Du racisme et des discriminations, partout dans les institutions
Un autre chapitre s’ouvre, cette fois-ci plus alarmant, il s’agit d’un état des lieux sur le caractère systémique des discriminations en France aujourd’hui. Là où les résultats des recherches fournissent des chiffres et dressent des constats, les œuvres exposées permettent d’illustrer par le sensible ces réalités.
Guillaume Collanges expose quelques photos de sa série Hôtels meublés – Si tu ne paies pas, tu t’en vas. Il photographie les locataires de chambres d’hôtels sociaux, des établissements d’hébergement maintenus en marge, pensés à titre provisoire, dans l’attente que leurs locataires puissent obtenir une situation plus stable. En matière de discriminations dans le milieu sportif, la photographe Jane Evelyn Atwood s’empare du sujet avec quatre photos. Avec sa série La boxe féminine, elle montre celles qui vont à l’encontre des stigmates de genres sur ce sport perçu comme masculin. Lorsqu’il s’agit de l’emploi, les discriminations se font croissante alors que le marché du travail est de plus en plus concurrentiel. Les plus touché·es sont les personnes non blanches et/ou ayant un nom perçu comme arabe. Ces difficultés sont un frein à l’emploi et poussent à l’autocensure, comme en témoigne le photographe Gilberto Güiza-Rojas, qui dans sa série Territoire – travail effectue un parallélisme entre les situations professionnelles de personnes réfugiées en France. Il fait ainsi poser ses sujets en train d’effectuer les gestes de leur ancien métier dans les lieux de formation actuels. Enfin, des images de Didier Ben Loulou et de Patrick Zachmann donnent à voir la diversité des religions, notamment l’islam et le judaïsme, des lieux de cultes aux pratiques alimentaires. Elles permettent de montrer qu’en dépit de leurs différences culturelles, ces religions partagent des similarités : qu’il s’agisse de spécificités alimentaires, d’habits propres à chaque religion ou de lieux de prières dédiés.
Imaginer de nouvelles réalités sans discriminations
La dernière section envisage des scénarios parallèles, où les discriminations ne seraient plus. Plus utopiste, elle demeure néanmoins réaliste, puisque les travaux exposés se fondent sur des faits relatifs à nos rapports aux autres et aux choses.

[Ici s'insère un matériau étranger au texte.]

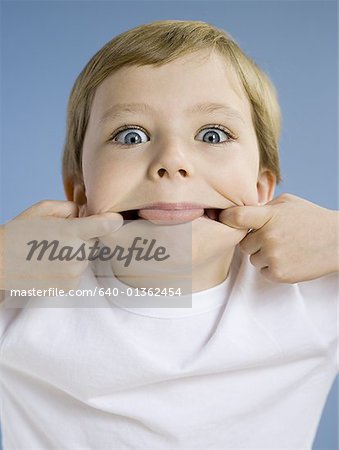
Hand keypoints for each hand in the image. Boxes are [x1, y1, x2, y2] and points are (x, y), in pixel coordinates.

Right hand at [0, 200, 122, 292]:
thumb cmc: (20, 232)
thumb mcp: (42, 209)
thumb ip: (69, 208)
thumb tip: (86, 213)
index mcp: (71, 231)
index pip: (106, 226)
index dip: (112, 220)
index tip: (114, 219)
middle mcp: (76, 254)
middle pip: (94, 242)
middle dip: (83, 238)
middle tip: (60, 237)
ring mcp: (73, 273)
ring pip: (86, 258)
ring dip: (76, 254)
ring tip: (51, 252)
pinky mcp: (69, 286)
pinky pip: (78, 273)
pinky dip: (69, 268)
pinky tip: (51, 265)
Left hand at [219, 193, 338, 282]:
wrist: (337, 242)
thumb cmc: (311, 219)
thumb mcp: (287, 203)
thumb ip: (263, 208)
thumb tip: (238, 212)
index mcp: (269, 216)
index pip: (236, 217)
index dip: (225, 218)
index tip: (223, 220)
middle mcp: (269, 236)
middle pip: (243, 243)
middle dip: (253, 241)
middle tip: (272, 238)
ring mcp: (274, 256)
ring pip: (252, 258)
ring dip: (263, 255)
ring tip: (284, 247)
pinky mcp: (279, 274)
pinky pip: (262, 271)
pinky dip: (271, 267)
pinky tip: (288, 258)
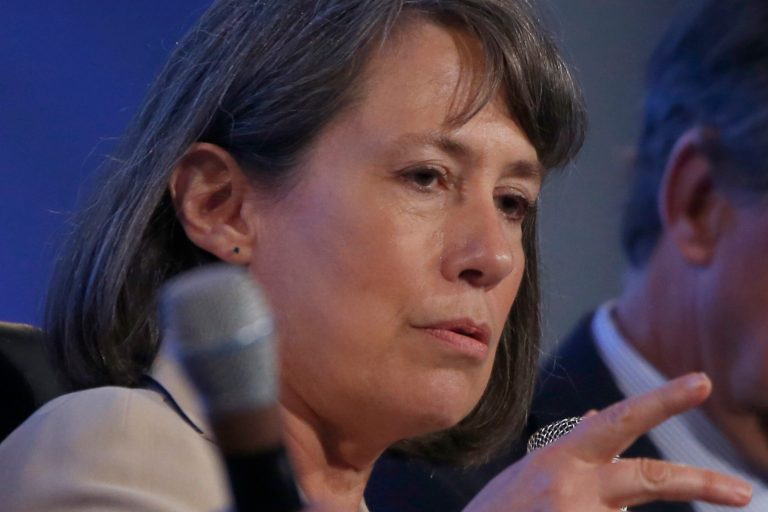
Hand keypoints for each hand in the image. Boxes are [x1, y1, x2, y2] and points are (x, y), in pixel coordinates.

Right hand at [463, 373, 751, 510]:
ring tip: (560, 511)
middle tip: (743, 492)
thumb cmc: (500, 509)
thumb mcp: (534, 468)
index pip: (620, 419)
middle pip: (650, 479)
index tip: (702, 382)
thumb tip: (599, 414)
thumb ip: (572, 445)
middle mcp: (573, 486)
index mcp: (563, 456)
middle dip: (700, 483)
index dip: (663, 400)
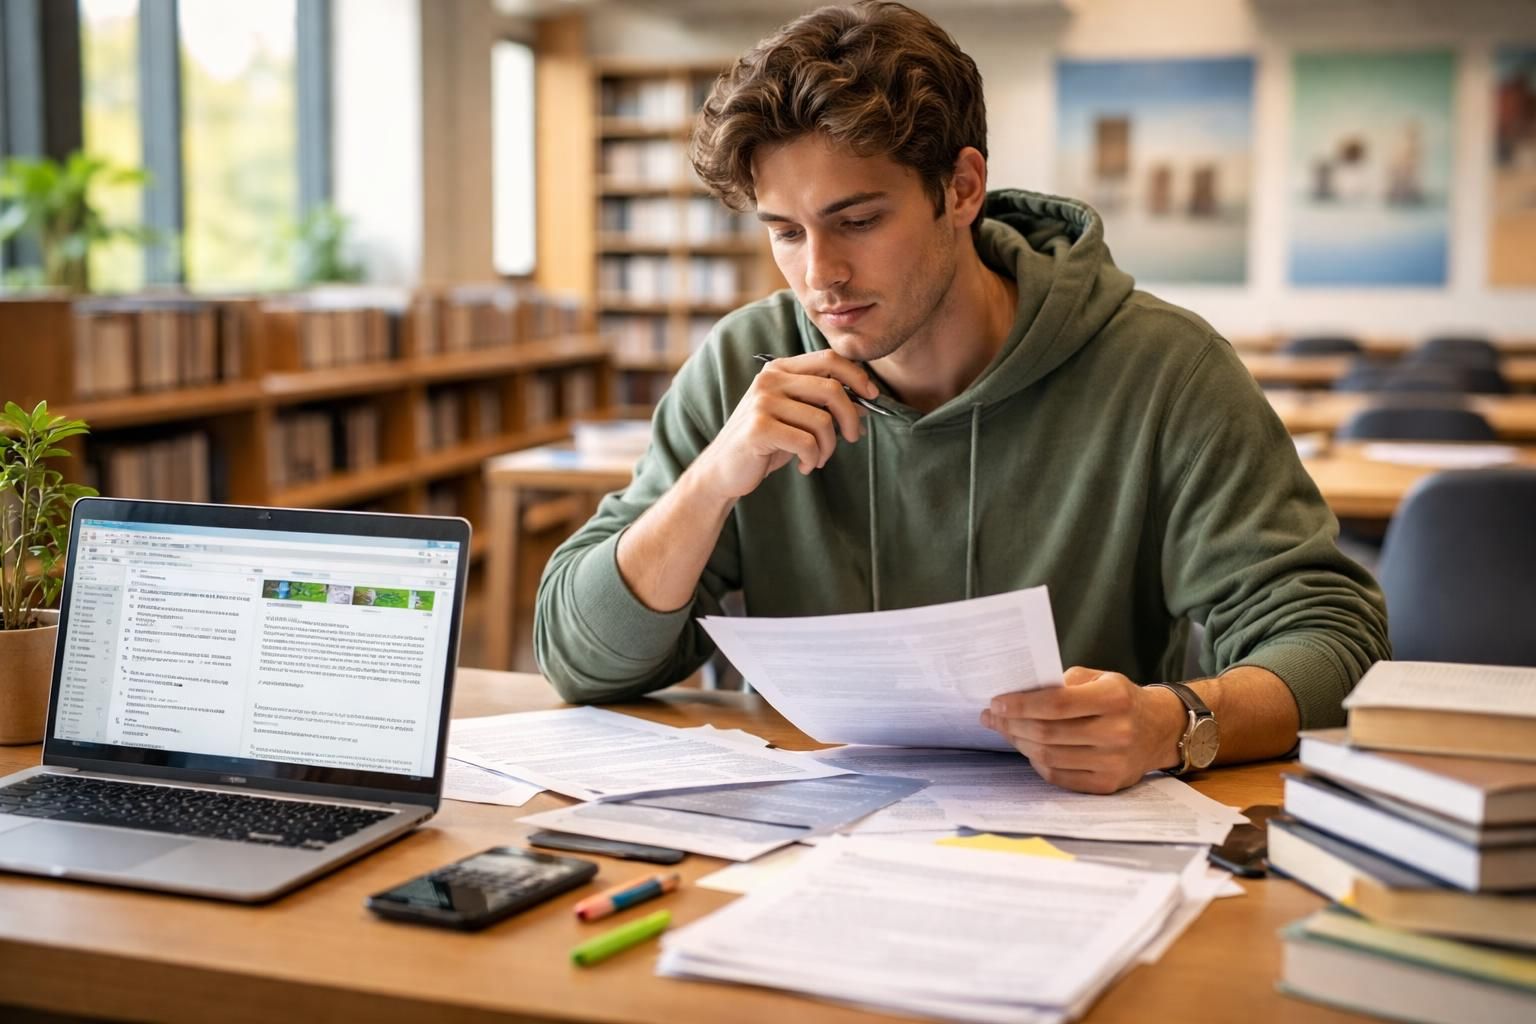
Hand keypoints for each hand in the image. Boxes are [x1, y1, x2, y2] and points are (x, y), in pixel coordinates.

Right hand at [688, 350, 876, 501]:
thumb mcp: (796, 417)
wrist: (724, 470)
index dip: (857, 376)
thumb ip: (823, 405)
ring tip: (818, 458)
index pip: (829, 359)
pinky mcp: (759, 428)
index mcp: (779, 369)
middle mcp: (770, 380)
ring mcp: (762, 402)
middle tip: (853, 437)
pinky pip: (807, 442)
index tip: (871, 396)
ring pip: (823, 421)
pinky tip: (803, 465)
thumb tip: (866, 401)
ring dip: (829, 447)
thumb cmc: (765, 443)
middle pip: (832, 389)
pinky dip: (812, 458)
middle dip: (851, 418)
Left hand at [979, 666, 1186, 793]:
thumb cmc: (1121, 699)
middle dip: (1012, 724)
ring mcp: (1114, 762)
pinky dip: (1037, 763)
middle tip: (993, 717)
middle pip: (1048, 733)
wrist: (1160, 730)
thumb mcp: (1099, 678)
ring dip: (1020, 743)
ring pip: (1049, 756)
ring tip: (1006, 730)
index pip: (1057, 704)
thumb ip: (1062, 683)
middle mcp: (1117, 732)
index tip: (997, 703)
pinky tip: (1028, 748)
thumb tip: (1017, 695)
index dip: (1021, 705)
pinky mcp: (1108, 784)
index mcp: (1114, 698)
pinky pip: (1059, 777)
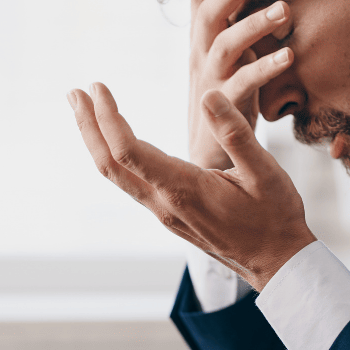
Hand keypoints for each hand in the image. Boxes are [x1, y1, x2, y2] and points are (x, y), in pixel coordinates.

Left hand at [68, 82, 315, 290]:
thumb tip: (208, 96)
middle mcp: (164, 204)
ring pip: (115, 175)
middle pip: (109, 164)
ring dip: (96, 140)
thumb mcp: (265, 172)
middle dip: (87, 126)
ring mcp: (163, 212)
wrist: (276, 262)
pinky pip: (129, 182)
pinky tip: (114, 138)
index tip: (98, 87)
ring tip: (84, 108)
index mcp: (183, 190)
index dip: (108, 117)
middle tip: (73, 92)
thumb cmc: (276, 217)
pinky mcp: (167, 214)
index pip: (128, 151)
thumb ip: (235, 134)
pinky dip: (114, 154)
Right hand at [188, 0, 291, 169]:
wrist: (211, 156)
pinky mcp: (224, 109)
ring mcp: (210, 82)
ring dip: (253, 24)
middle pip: (208, 15)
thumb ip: (238, 26)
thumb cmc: (227, 101)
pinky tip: (288, 55)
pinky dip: (264, 67)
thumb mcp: (231, 57)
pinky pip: (243, 84)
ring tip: (284, 10)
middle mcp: (201, 57)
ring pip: (224, 45)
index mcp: (204, 41)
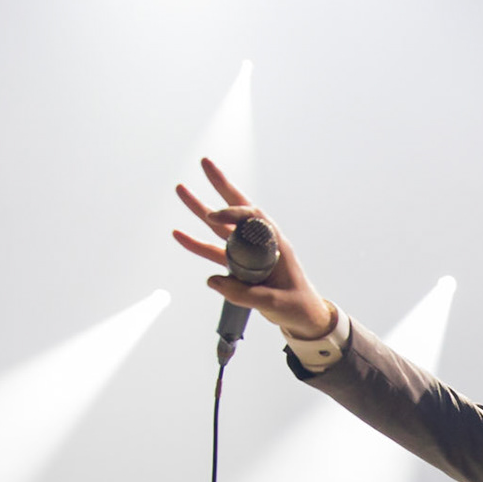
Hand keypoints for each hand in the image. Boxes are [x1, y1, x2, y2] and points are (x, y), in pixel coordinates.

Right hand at [173, 158, 337, 340]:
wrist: (303, 318)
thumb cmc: (297, 305)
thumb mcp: (275, 302)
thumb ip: (244, 294)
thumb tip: (212, 281)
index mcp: (276, 244)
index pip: (254, 217)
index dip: (233, 213)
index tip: (214, 217)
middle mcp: (261, 243)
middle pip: (237, 209)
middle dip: (220, 185)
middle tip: (205, 163)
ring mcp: (248, 253)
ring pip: (220, 227)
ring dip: (201, 208)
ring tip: (181, 189)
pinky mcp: (239, 265)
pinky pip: (214, 251)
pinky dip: (196, 243)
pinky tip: (179, 234)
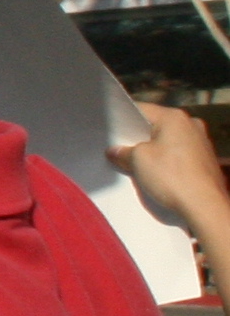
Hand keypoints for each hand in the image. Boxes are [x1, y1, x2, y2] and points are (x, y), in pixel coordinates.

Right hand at [112, 104, 229, 232]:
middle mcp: (191, 124)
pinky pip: (180, 154)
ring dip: (154, 150)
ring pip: (168, 141)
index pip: (141, 110)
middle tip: (119, 148)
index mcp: (174, 117)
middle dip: (139, 137)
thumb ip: (123, 152)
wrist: (205, 206)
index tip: (109, 129)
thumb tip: (115, 151)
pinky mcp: (207, 160)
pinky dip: (168, 160)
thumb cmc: (171, 176)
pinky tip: (158, 174)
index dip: (122, 118)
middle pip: (156, 125)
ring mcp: (202, 142)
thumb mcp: (138, 161)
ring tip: (137, 164)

Qu’il s’agisse de la couleur de peau, de récits historiques, spirituels, de traditions ancestrales, ou de notre positionnement face à la faune et la flore, ces éléments sont les points de départ à des réflexions sur nos rapports hiérarchiques.
La photographe Angelica Dass propose une composition pour montrer la diversité des carnations de chacun, et dénoncer les hiérarchies qui persistent selon la couleur de peau. Son installation se compose de portraits d’individus, auxquels elle attribue une couleur issue d’un échantillon Pantone.